The Data-Driven IT Operations Organization

3 Min Read | April 07, 2021

This article was adapted from its original version in Toolbox.

Data analytics has always been the foundation to drive actions for IT operations--supporting capacity planning, resource optimization, workload rebalancing, cost projections, and security predictions. But now, there are new demands on IT operations to deliver inclusive data intelligence for managers across IT and the business. 

ITOps teams have a growing mandate to positively influence business and customer-related outcomes; their ability to collect, analyze and use data to support many types of decision-making is now top-of-mind. 

Amid digital-first business models, IT organizations have also been leading an accelerated migration to cloud infrastructure. The opacity of managing heterogeneous environments and hybrid infrastructure where numerous containerized or virtualized layers are dynamically reconfiguring has complicated the ITOps job immeasurably. 

IT operations teams must build a data-driven view of the organization from the customer perspective: cross-cutting different integrated and siloed business and technology functions.


These pain points of traditional data analysis methods must be resolved to align with enterprise goals:

  • Lack of customer focus. IT operations can’t understand the customers’ holistic needs along with short and long-term impacts on customer experience. This means a potentially large disconnect between the business (product or service) and the market (customers).
  • Wrong strategy: Broken visibility also leads to poor investments. The organization will under or over-invest in key areas such as development, security, infrastructure and monitoring, without an accurate, holistic picture of where the important gaps exist and how everything ties together.
  • Reactivity: ITOps must carry on with a reactive approach, operating blindly and moving from solving one issue to the next without a big-picture view of priorities and needs.
  • Competitive drain. We see daily examples of enterprises going out of business because they didn’t adapt to changes from digitalization–a stark reality in 2020.  As just one example, take ClassPass, a leading fitness and wellness subscription service/app which allows customers to sign up for in-studio or digital live streaming fitness events from boutique studios and spas all over the country. The company has raised $549 million and booked 100 million reservations since its founding in 2013. Meanwhile, traditional gym chains without viable digital offerings such as 24-Hour Fitness and Gold’s Gym, fared poorly in 2020, shuttering locations and filing for bankruptcy. It’s easy to find similar examples across restaurants, hospitality/lodging, retail and banking, among others.

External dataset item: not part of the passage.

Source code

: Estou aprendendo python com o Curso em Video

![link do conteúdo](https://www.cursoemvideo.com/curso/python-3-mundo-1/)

A New Technology Framework for Holistic Data Analytics in IT

The advancement in affordable technology innovation on compute, storage, AI, and ML has made it possible to derive meaningful insights from disparate, discrete, and federated data sources. IT operations teams must build a data-driven view of the organization from the customer perspective: cross-cutting different integrated and siloed business and technology functions. Gaining this data-driven operating environment, however, requires fundamental changes in technology and process:

  • This begins by leveraging the discovery, monitoring, APM, networking and AIOps tools in a cohesive and integrated way. 
  • The goal is to gain end-to-end contextual visibility in near real-time and apply data analytics to drive the best decisions and actions. 
  • IT leaders will need to develop an overarching strategy for digital operations tools selection and tailor skill sets and create new organizational roles necessary to get the ROI. 
  • Domain-specific processes must go away as part of this effort. 

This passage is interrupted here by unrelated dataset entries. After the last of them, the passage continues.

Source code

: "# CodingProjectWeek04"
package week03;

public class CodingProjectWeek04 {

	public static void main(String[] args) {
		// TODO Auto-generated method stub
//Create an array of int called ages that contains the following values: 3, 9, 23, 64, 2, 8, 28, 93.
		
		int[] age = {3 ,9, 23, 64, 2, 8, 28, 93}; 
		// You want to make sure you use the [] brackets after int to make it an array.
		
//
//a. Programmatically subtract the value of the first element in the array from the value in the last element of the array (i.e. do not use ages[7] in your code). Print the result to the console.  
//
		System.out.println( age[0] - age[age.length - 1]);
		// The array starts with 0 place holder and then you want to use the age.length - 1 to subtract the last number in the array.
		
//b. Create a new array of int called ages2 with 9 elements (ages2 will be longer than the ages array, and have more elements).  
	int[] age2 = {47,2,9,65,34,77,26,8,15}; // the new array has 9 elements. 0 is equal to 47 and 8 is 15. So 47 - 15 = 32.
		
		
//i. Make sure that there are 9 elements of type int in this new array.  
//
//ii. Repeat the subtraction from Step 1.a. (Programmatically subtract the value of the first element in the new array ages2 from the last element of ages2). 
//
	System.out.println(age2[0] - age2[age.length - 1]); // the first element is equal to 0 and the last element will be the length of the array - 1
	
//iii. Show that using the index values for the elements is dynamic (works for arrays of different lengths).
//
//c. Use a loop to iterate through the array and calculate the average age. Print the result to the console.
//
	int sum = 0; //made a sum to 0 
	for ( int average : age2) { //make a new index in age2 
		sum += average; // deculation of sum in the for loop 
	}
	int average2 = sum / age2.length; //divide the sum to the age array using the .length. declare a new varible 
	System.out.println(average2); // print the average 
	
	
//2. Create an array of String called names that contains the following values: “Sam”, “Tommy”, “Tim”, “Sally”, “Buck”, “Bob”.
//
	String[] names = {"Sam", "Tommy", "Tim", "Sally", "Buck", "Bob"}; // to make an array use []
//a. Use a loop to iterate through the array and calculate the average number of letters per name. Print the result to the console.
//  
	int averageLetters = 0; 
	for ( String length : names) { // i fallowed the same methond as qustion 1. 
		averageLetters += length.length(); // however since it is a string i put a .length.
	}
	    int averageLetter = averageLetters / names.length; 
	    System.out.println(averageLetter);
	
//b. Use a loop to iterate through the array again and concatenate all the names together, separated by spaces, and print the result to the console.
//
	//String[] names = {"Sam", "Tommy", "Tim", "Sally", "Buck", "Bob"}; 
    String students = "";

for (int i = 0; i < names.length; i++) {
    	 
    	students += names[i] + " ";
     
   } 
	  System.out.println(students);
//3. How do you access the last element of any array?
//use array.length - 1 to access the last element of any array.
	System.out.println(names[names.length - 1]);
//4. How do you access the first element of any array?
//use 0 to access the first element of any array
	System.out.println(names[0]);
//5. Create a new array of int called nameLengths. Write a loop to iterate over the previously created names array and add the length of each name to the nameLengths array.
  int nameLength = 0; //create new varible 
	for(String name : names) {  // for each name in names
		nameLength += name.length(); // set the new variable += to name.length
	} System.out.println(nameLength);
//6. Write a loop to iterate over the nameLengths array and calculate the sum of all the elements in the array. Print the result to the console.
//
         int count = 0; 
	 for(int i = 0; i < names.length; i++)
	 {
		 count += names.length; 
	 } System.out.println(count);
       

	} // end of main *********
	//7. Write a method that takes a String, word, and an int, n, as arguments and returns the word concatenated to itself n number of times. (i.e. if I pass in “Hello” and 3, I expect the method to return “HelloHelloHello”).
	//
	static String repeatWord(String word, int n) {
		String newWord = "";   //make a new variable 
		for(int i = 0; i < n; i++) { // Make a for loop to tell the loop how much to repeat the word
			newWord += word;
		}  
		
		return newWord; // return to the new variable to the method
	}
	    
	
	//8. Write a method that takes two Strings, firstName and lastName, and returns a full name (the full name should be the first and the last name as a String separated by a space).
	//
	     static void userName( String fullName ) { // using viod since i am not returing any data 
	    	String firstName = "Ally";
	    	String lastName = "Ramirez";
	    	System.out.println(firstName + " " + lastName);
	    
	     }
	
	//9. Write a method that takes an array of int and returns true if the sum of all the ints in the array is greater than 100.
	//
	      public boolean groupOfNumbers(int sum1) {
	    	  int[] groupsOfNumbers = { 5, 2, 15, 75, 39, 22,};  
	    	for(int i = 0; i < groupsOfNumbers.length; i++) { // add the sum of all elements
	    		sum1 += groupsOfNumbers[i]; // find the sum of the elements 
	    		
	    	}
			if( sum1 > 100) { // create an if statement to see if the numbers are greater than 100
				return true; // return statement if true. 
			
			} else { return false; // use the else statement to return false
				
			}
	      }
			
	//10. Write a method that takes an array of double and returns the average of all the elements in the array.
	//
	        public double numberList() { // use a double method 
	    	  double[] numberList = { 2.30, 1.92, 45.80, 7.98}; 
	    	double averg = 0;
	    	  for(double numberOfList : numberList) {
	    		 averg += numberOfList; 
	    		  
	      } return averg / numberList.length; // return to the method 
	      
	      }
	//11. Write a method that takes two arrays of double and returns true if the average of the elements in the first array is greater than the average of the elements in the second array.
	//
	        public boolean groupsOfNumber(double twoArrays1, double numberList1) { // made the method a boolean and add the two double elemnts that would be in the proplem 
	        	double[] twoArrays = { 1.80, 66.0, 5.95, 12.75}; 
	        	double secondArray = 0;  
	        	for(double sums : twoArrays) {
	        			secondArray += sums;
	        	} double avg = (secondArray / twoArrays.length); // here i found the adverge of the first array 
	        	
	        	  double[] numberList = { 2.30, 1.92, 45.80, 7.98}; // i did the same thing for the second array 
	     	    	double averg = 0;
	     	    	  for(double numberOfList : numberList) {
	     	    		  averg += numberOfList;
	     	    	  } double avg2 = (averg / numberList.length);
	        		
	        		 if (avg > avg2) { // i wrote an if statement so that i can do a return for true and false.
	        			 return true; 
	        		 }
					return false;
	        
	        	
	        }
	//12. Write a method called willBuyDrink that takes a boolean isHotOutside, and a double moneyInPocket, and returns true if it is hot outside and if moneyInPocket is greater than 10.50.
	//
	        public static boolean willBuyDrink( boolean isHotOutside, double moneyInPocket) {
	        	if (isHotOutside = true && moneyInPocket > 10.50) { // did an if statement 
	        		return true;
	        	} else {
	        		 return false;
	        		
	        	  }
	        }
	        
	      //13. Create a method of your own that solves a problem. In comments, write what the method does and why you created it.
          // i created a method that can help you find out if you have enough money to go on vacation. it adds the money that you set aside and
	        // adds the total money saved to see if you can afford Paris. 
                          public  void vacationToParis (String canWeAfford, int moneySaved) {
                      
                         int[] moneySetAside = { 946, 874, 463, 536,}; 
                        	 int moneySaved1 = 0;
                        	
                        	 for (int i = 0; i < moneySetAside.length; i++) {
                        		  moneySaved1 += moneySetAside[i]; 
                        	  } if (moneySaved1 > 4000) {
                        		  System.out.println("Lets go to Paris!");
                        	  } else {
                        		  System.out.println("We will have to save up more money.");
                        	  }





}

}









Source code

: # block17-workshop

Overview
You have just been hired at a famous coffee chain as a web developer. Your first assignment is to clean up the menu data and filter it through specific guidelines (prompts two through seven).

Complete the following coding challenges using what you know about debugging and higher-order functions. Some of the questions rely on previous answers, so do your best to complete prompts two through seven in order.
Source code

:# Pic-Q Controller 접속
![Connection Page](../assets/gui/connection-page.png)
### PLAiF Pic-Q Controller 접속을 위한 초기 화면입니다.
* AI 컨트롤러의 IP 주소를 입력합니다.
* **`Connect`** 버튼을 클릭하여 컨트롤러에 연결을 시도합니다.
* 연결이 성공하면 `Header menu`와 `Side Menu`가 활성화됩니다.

Consider an ecommerce business which needs to track metrics such as shopping cart abandon rates and transaction time. It’s IT’s job to understand how to collect, analyze and correlate the right data from infrastructure resources to those business metrics. The goal is to use analytics to identify website bottlenecks caused by poor-performing systems or where a user process could be better by, for instance, reconfiguring the cloud architecture.  There are similar stories across other verticals like healthcare, banking and hospitality. Understanding business KPIs by leveraging customer and transactional data will help the organization create the right data strategy and select the best analytics and automation tools.